Lumber at an all-time high while some cities see all-time low in housing inventory
Posted at 2:19 PM, Sep 23, 2020
and last updated 2020-09-23 16:19:26-04

Crews at a construction site in Denver, Colorado, are working around the clock, trying to keep up with an increased demand by building more housing.

“It’s getting really interesting out there isn’t it,” said Stephen Myers CEO at Thrive Home Builders.

Myers says though the real estate market is booming across the country, an increased cost of lumber is cutting into builders’ profits.

“The increase is $5,000 to 12,000 per house,” he said of his current project. “And we’re concerned about the ultimate price impact for our buyers.”

According to the National Association of Home Builders, the price of lumber has increased by 173% since mid-April to an all-time high in August.

“Without a doubt, the housing prices will go up because lumber is a very important input of houses,” said Kishore Kulkarni, Ph.D. a professor of economics at MSU Denver.

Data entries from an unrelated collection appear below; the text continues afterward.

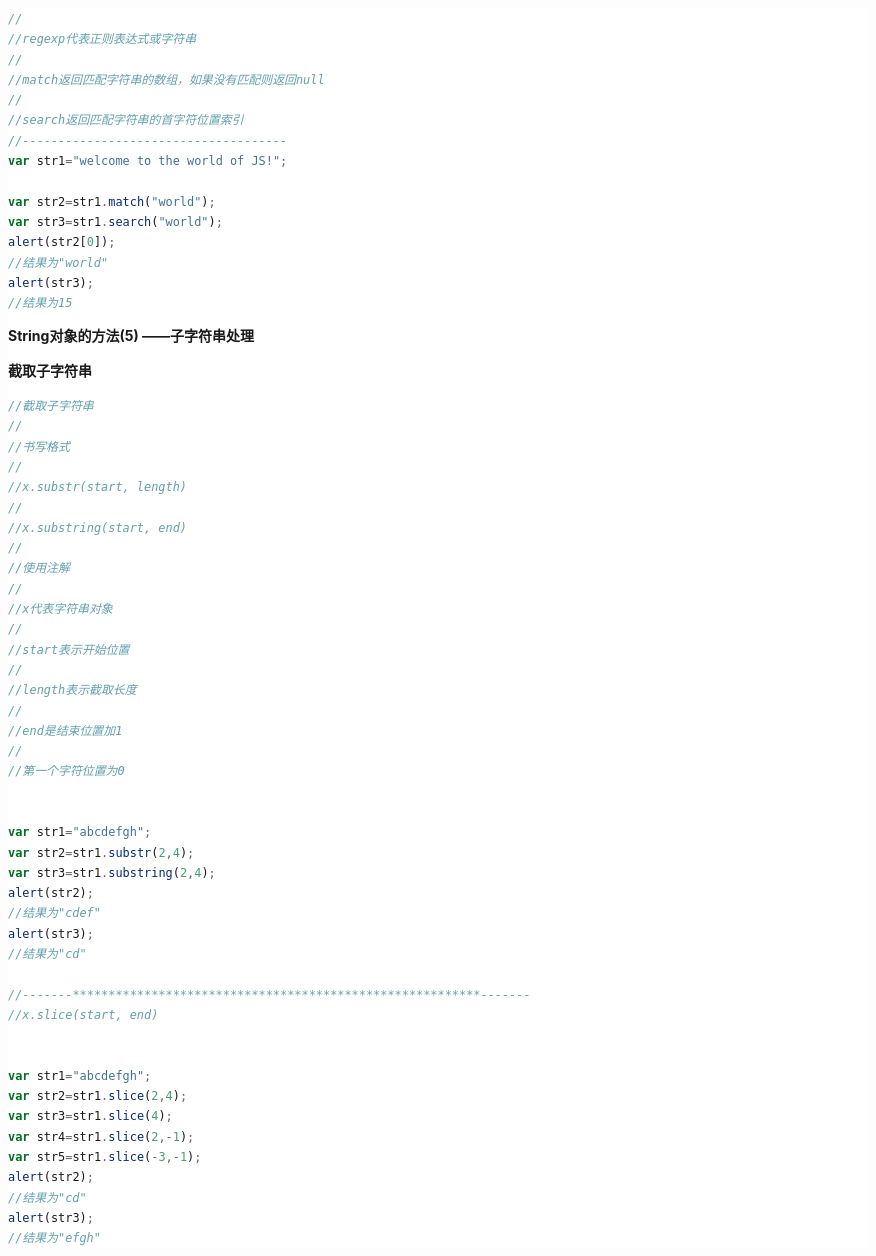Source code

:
 ```js
//
//regexp代表正则表达式或字符串
//
//match返回匹配字符串的数组，如果没有匹配则返回null
//
//search返回匹配字符串的首字符位置索引
//-------------------------------------
var str1="welcome to the world of JS!";

var str2=str1.match("world");
var str3=str1.search("world");
alert(str2[0]);
//结果为"world"
alert(str3);
//结果为15
```

**String对象的方法(5) ——子字符串处理**

**截取子字符串**

```js
//截取子字符串
//
//书写格式
//
//x.substr(start, length)
//
//x.substring(start, end)
//
//使用注解
//
//x代表字符串对象
//
//start表示开始位置
//
//length表示截取长度
//
//end是结束位置加1
//
//第一个字符位置为0


var str1="abcdefgh";
var str2=str1.substr(2,4);
var str3=str1.substring(2,4);
alert(str2);
//结果为"cdef"
alert(str3);
//结果为"cd"

//-------*********************************************************-------
//x.slice(start, end)


var str1="abcdefgh";
var str2=str1.slice(2,4);
var str3=str1.slice(4);
var str4=str1.slice(2,-1);
var str5=str1.slice(-3,-1);
alert(str2);
//结果为"cd"
alert(str3);
//结果为"efgh"
```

Kulkarni says there’s multiple reasons why lumber prices have skyrocketed during the last few months, including higher transportation costs, some lumber mills shutting down, low interest rates and more people looking to purchase homes during the pandemic.

“The supply of lumber is having a lot of bottlenecks because of COVID-19,” he said,

This is pushing up the price of a typical new home by more than $16,000, according to the National Association of Home Builders.

Back on the job site, Myers’ team is pulling out the blueprints and looking for ways to offset higher lumber prices.

“Hopefully the lumber supply can rise to the occasion to meet the increased demand,” Myers said.

While crews continue to frame new houses, experts predict the cost of lumber won’t level.

So, for now, prices will continue going through the roof.